The book, like any arresting biography, reveals things about the multitalented Rich that most don’t know — for instance, when he completely gave up playing drums in the late ’50s to become a singer. “He burned his drumsticks at a press conference at Birdland,” Klauber exclaimed.
It also documents Rich’s struggles when his first act as a child star on the vaudeville circuit flamed out and it examines the nuanced truths behind his temper, which, courtesy of films like “Whiplash” — which Klauber served as an advisor for — has taken on a mythology of its own.

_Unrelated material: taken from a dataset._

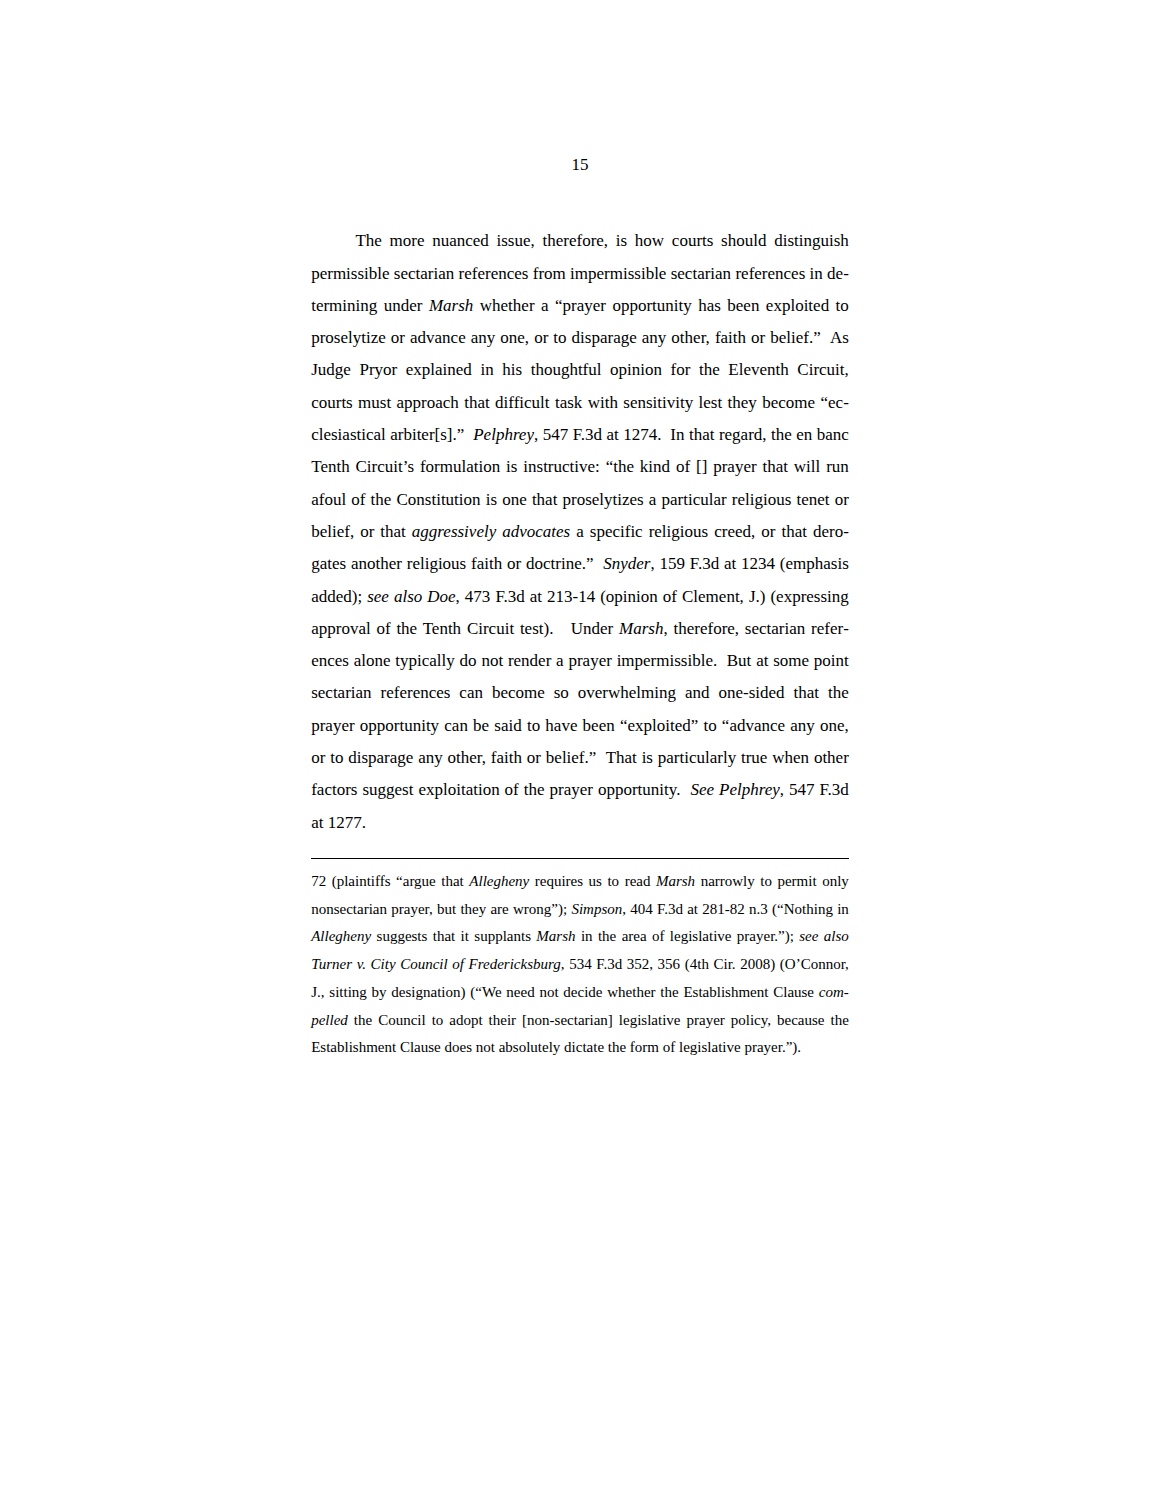15
The more nuanced issue, therefore, is how courts should distinguish permissible sectarian references from impermissible sectarian references in determining under Marsh whether a “prayer opportunity has been exploited to proselytize or advance any one, or to disparage any other, faith or belief.” As Judge Pryor explained in his thoughtful opinion for the Eleventh Circuit, courts must approach that difficult task with sensitivity lest they become “ecclesiastical arbiter[s].” Pelphrey, 547 F.3d at 1274. In that regard, the en banc Tenth Circuit’s formulation is instructive: “the kind of [] prayer that will run afoul of the Constitution is one that proselytizes a particular religious tenet or belief, or that aggressively advocates a specific religious creed, or that derogates another religious faith or doctrine.” Snyder, 159 F.3d at 1234 (emphasis added); see also Doe, 473 F.3d at 213-14 (opinion of Clement, J.) (expressing approval of the Tenth Circuit test). Under Marsh, therefore, sectarian references alone typically do not render a prayer impermissible. But at some point sectarian references can become so overwhelming and one-sided that the prayer opportunity can be said to have been “exploited” to “advance any one, or to disparage any other, faith or belief.” That is particularly true when other factors suggest exploitation of the prayer opportunity. See Pelphrey, 547 F.3d at 1277.
72 (plaintiffs “argue that Allegheny requires us to read Marsh narrowly to permit only nonsectarian prayer, but they are wrong”); Simpson, 404 F.3d at 281-82 n.3 (“Nothing in Allegheny suggests that it supplants Marsh in the area of legislative prayer.”); see also Turner v. City Council of Fredericksburg, 534 F.3d 352, 356 (4th Cir. 2008) (O’Connor, J., sitting by designation) (“We need not decide whether the Establishment Clause compelled the Council to adopt their [non-sectarian] legislative prayer policy, because the Establishment Clause does not absolutely dictate the form of legislative prayer.”).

“People always want to talk about the temper thing,” Klauber said wearily. “This is a man who played with Louie Armstrong, Charlie Parker, Thelonious Monk, Dizzy Gilllespie, and then he finds himself (later in his career) on the road with 17-year-old kids, children who are screwing up all over the place. So, sure, man, you’re gonna blow up!”
Over nearly 50 years as a jazz musician and journalist, Klauber’s played with some stars (like legendary Philly sax man Charlie Ventura) and worked with several more in other capacities. Mel Tormé wrote the foreword for his first book on Krupa and narrated the aforementioned Rich documentary that Klauber wrote and co-produced. Klauber even struck an unlikely friendship with Frank Sinatra. Rich and Sinatra used to room together on the road, as two twenty-somethings playing in Tommy Dorsey’s big band.
“I’ve been associated with the Sinatra family, informally, since the mid-’80s,” said Klauber. “In fact, Mr. Sinatra was instrumental in getting me a piece of Buddy Rich film for one of our Buddy Rich pictures.”
Still, it all starts, and maybe ends, with Buddy Rich for Klauber, who recalls being an instantly mesmerized 8-year-old the first time his father brought him to see Rich play with the Harry James band at, “of all places,” the St. Joseph’s Fieldhouse.
“It was like seeing Superman. What he could do on the drums could not be done. We wanted to be like him; we wanted to look like him; we wanted to play like him. Most of the guys grew out of it,” Klauber said. “A couple didn’t.”